John Collins | |
Order1: | 5th |
Office1: | Mayor of Seattle |
Term Start1: | August 3, 1873 |
Term End1: | August 2, 1874 |
Predecessor1: | Moses R. Maddocks |
Successor1: | Henry Yesler |
Birth Place: | County Cavan, Ireland |
Death Place: | Seattle, Washington |
Party: | Democratic |
Relations: | Bertrand Collins (son) |
John Collins (1835 – April 22, 1903) was an Irish-American businessman who served as the fourth elected mayor of Seattle, Washington.

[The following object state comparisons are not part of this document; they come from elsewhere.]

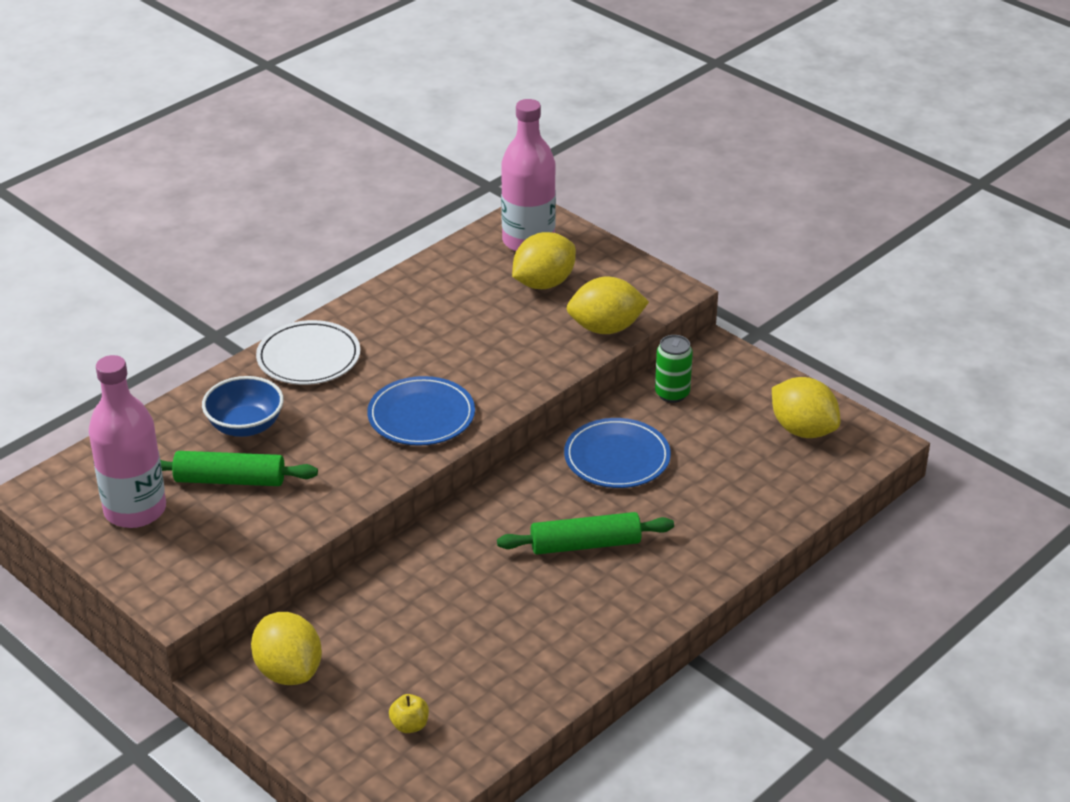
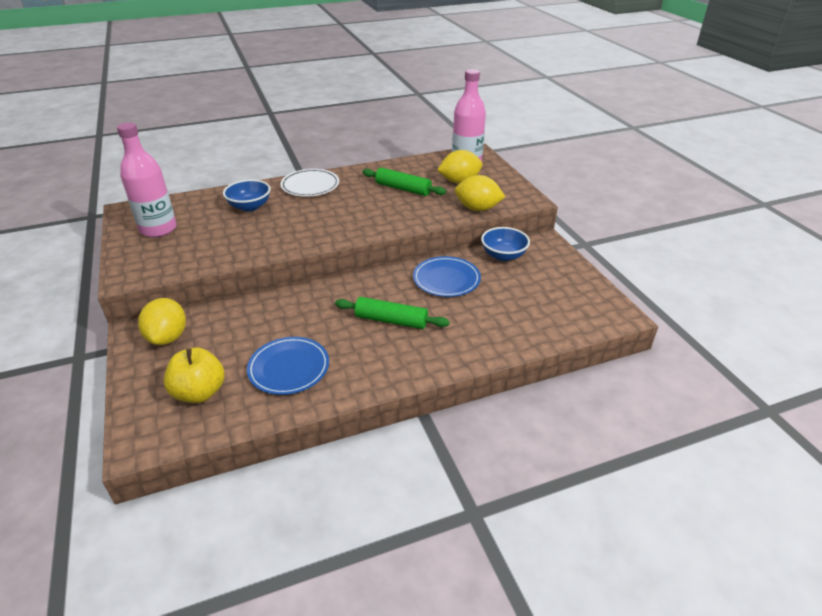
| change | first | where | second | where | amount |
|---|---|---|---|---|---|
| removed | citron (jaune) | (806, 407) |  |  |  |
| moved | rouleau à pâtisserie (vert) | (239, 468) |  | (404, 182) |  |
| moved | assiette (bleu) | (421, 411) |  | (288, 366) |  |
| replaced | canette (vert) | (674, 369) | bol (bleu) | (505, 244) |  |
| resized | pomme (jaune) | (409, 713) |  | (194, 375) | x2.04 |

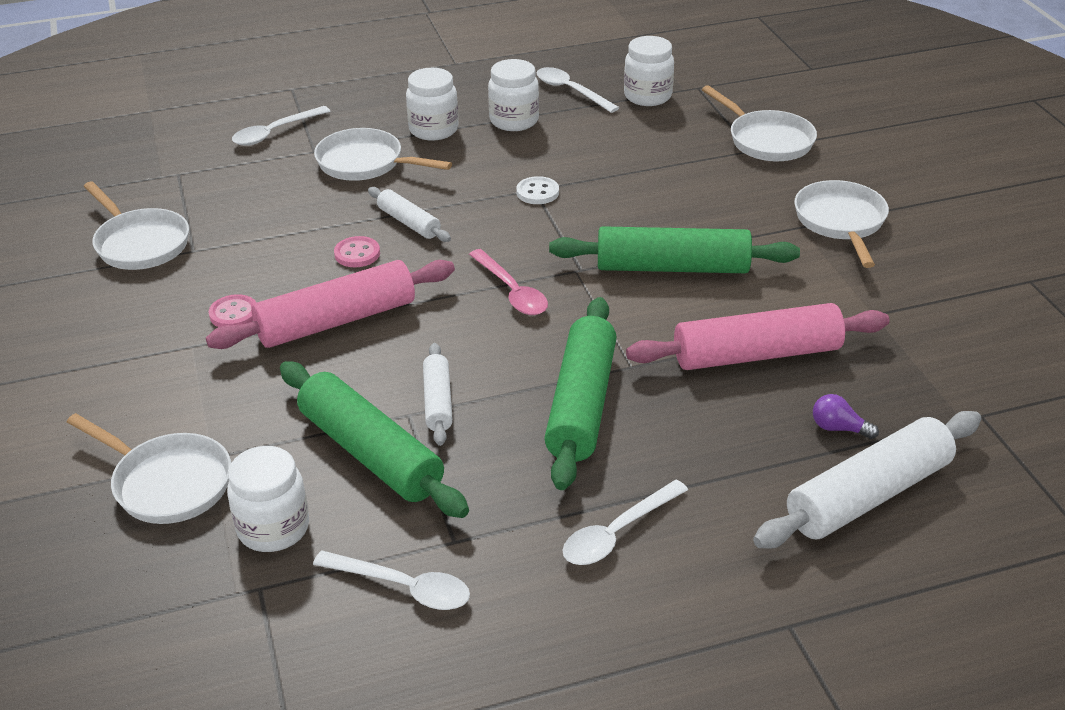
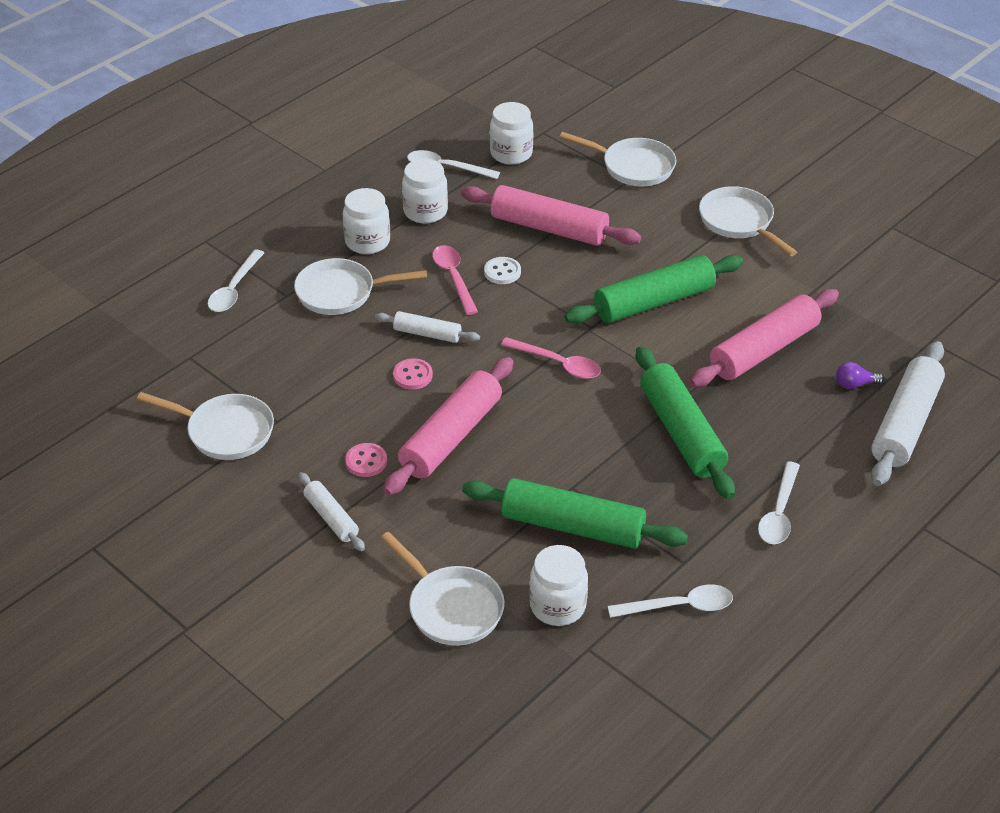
| change | first | where | second | where | amount |
|---|---|---|---|---|---|
| added |  |  | cuillère (rose) | (455, 280) |  |
| added |  |  | rouleau à pâtisserie (rose) | (551, 215) |  |
| moved | rouleau à pâtisserie (blanc) | (438, 394) |  | (331, 511) |  |
| turned | poêle (blanc) | (149, 468) |  | (443, 589) | 45 degrees clockwise |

Collins was born in County Cavan, Ireland and emigrated to the United States at age 10, settling in New York, before moving first to Maine, and then to Port Gamble, Washington to work at the Puget Sound Mill Company. Arriving in Seattle in the 1865, he successfully invested in a number of industrial concerns, including the Talbot coal mine, and the Seattle Gas Light Company, and purchased and ran the city's Occidental Hotel.[1] By the 1880s, his business acumen had left him one of the city's wealthiest citizens. From 1869 to 1883, he served on the city council,[1] including one year service as mayor of Seattle, in 1873. He was notable for being a "rare Catholic Democrat among the city's Protestant Republican ruling class".[2]
In 1869, Collins was elected to the Seattle Common Council after the Washington Territorial Legislature granted Seattle a city charter. As a Democrat, Collins was elected the city's mayor on July 14, 1873. At the end of his one-year term as mayor, he was elected to a one-year term on the Common Council. In 1881, Collins performed the duties of "acting mayor" for a month, during which time he signed a municipal water supply-related ordinance into law.

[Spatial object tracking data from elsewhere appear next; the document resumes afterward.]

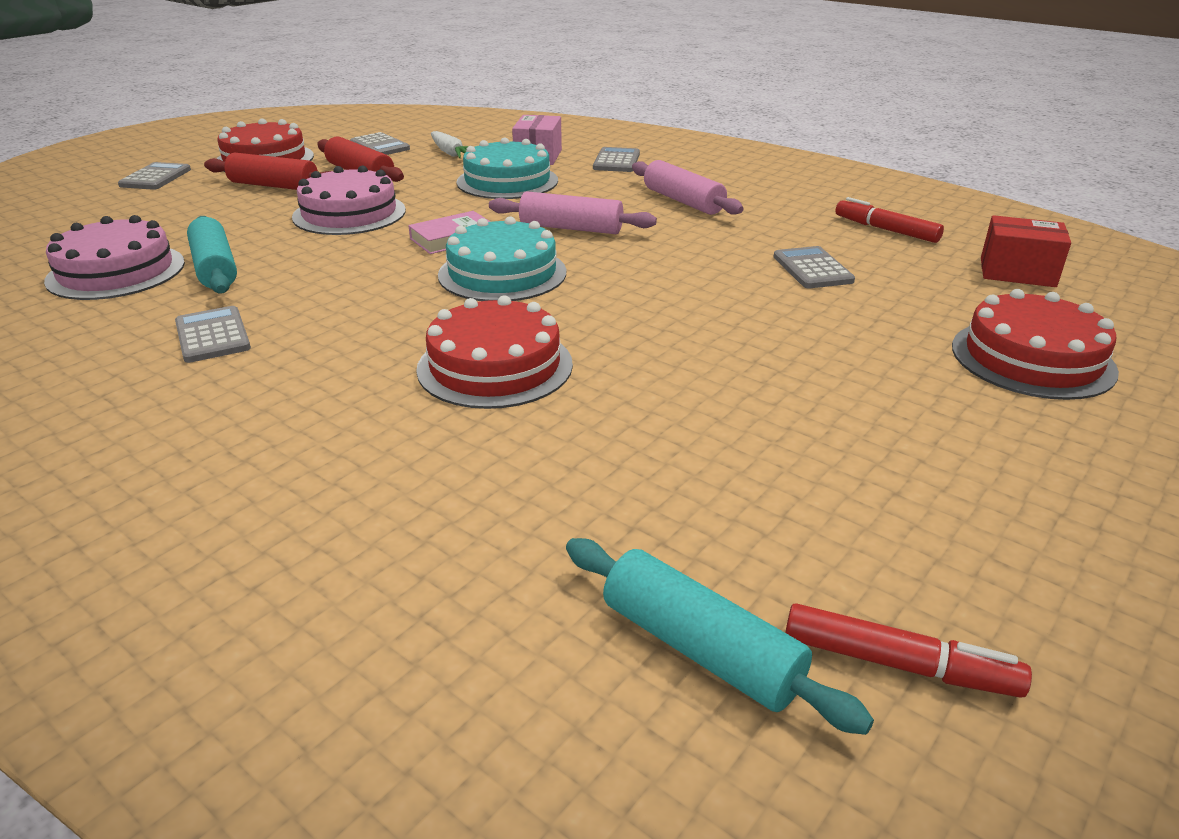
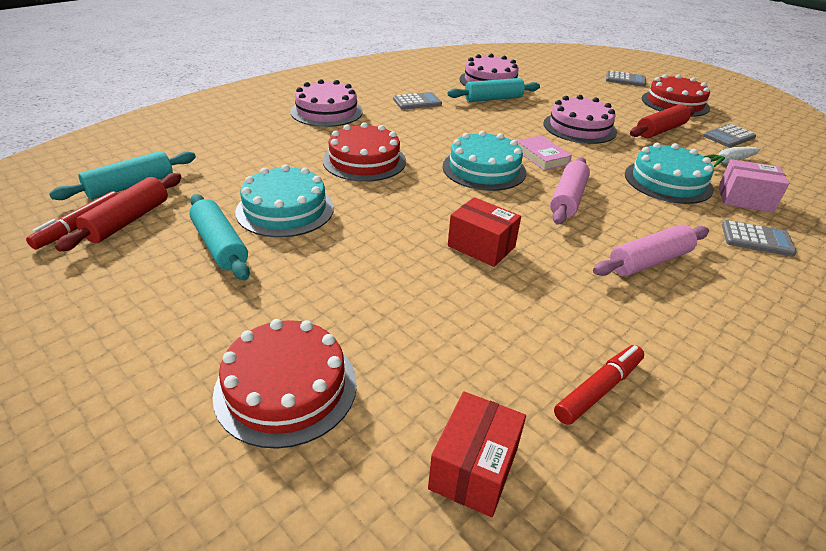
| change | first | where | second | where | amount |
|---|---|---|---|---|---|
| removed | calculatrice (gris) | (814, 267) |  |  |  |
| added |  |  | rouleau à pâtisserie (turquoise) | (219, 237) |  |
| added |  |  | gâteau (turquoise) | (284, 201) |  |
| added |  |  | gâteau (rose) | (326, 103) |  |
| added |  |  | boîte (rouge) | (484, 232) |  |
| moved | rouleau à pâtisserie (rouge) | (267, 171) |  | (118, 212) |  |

In the 1890s Collins purchased the Press Times (predecessor to the Seattle Times), later selling it to new owners who, in turn, sold it to its long-time owners the Blethen family.[3]
Collins was a member of a commission tasked with writing a new city charter in 1890. In 1892, he was chairman of a committee tasked with the construction of a new city hall and jail.[3]
The Collins Building, a property commissioned by John Collins and situated on land once occupied by his personal home, is located at Second Avenue and James Street in Seattle.[4] [5]
He died on April 22, 1903, after a two-year stomach disease.[1]